Si les femmes musulmanes sont vraiment victimes du port du voile : je ne vois pas comment les stigmatiser et en interdire le port leur apporterait plus de liberté.
Si les femmes musulmanes décident elles-mêmes de porter le voile (ce que j’ai pu constater auprès de celles avec qui j’ai pu discuter en Iran en 2000) : c’est encore une fois les transformer en objets et pas leur accorder le statut de sujet pensant et agissant.
C’est très très agaçant, ce truc très impérialiste de “donner la liberté” à des groupes de population avec ses gros sabots et ses œillères sans les rendre acteurs de leur libération, sans balayer devant sa porte.
À ma connaissance, Elisabeth Badinter n’a pas appelé au boycott de grandes marques pour s’opposer à la maigreur que la mode et le prêt-à-porter véhiculent. S’indigne-t-elle des conditions de travail des sous-traitants de l’industrie textile en Bulgarie ou au Bengladesh ? Des salaires et des conditions de travail des employés de cette industrie dans les pays développés ? Par la pollution que ce secteur produit, qui détruit la santé et l’écosystème ?
Qu’est-ce que c’est que cette indignation sélective, quand ils ne sont même pas foutus eux-mêmes de vivre leur combat à fond et d’être cohérents avec eux-mêmes ? Pierre Bergé, chef d’entreprise et actuel président de la Fondation pierre Bergé-Yves Saint Laurent, qui demande de “renoncer à l’argent” aux marques proposant des voiles dans leurs collections, et qui, non content de vendre des vêtements pour les femmes riches, blanches et maigres si on en croit ses publicités (lire ici), aurait déjà vendu des collections s’inspirant de l’esthétique du voile (lire ici).
Elisabeth Badinter, qui donne des leçons de laïcité, et qui tient une partie de son patrimoine d’une agence de pub qui fait la communication de l’Arabie Saoudite.
Je ne souscris pas du tout au discours « arrêtons avec le féminisme, il y a plus grave ». Si si, c’est très grave, fondamental même, mais faut pas se foutre de notre gueule et montrer toujours les mêmes du doigt ! Moi aussi je préfèrerais que les femmes n’aient pas envie de cacher des parties de leur corps… Moi-même je suis parfois gênée de montrer des zones de mon corps peu canoniques (quand bien même j’en ai très envie, pour être à l’aise quand il fait chaud), ce qui ne m’empêche pas d’être agacée que les hommes puissent se balader torse nu alors que les femmes doivent cacher leurs seins !

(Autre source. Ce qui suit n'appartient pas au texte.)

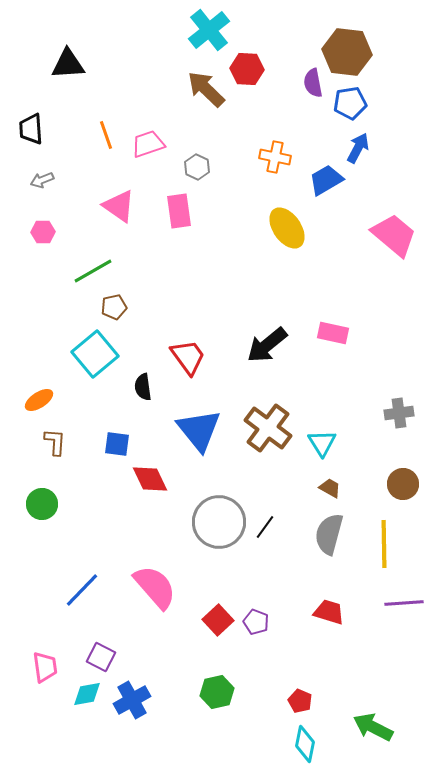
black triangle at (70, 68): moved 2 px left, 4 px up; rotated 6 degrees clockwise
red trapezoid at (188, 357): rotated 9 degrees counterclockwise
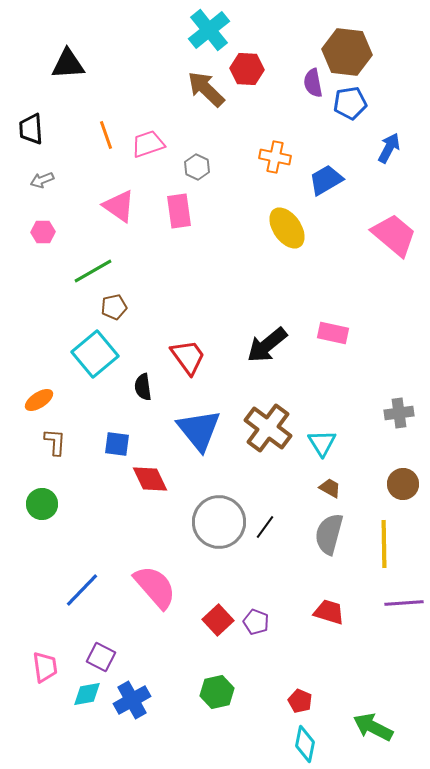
blue arrow at (358, 148): moved 31 px right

Il faut voir le tableau tout entier plutôt que trouver des solutions totalement hypocrites et condescendantes !
À l’autre extrême du curseur des injonctions faites aux femmes, il y a celle d’être sexy, d’être souriante, de prendre soin de soi (physiquement, bien sûr).
Sommes-nous réduites au choix ridicule entre être la sainte en voile ou la putain en décolleté, sous des injonctions extérieures à nous, mode ou religion ?
Si on libérait les femmes du patriarcat, une vraie et profonde libération de nos esprits à tous, pas juste des petites lois hypocrites, elles n’auraient ni envie de porter le voile pour se protéger de la frustration sexuelle des hommes, ni envie se faire refaire les seins ou de se lancer dans des régimes amaigrissants en série.
Par ailleurs, je me dis qu’une meilleur répartition des richesses aiderait à instruire les femmes, à les libérer (entre autres vertus sociales, et je me demande si les sciences sociales me confirmeraient ça, je tâcherai de vérifier).
Alors les people qui essaient de nous dire que penser, que faire, et de nous désigner l’ennemi (musulmans, chômeurs, fraudeurs aux cotisations sociales, intermittents, et puis quoi encore ?). Ce sont eux qui nous appauvrissent et créent des fractures dans notre société. Alors allez vous faire voir*.
C’est bien que ces Panama Papers sortent maintenant, pendant qu’un mouvement social se crée. Il y a un moment que je rêve de voir naître une convergence des luttes, une prise de conscience qu’on devrait tous ramer dans le même bateau contre les inégalités. Et ce scandale tombe à pic, il donne un autre retentissement au flot habituel de conneries des personnalités publiques qui nous parasitent. J’espère que tout le monde a maintenant toutes les informations en main pour se rendre compte qu’ils n’ont aucune légitimité pour parler ou décider à notre place.
Je vais tâcher d’accorder moins de temps de cerveau disponible à ces Tartuffes, et aller voir ce qui se raconte lors des « Nuits Debouts », ça promet d’être autrement intéressant.
*Oui je sais on dirait un petit chaton énervé quand je dis ça, je sais, c’est parce que j’essaie d’éviter les insultes homophobes ou sexistes, c’est très bien expliqué ici pourquoi ça vaut la peine.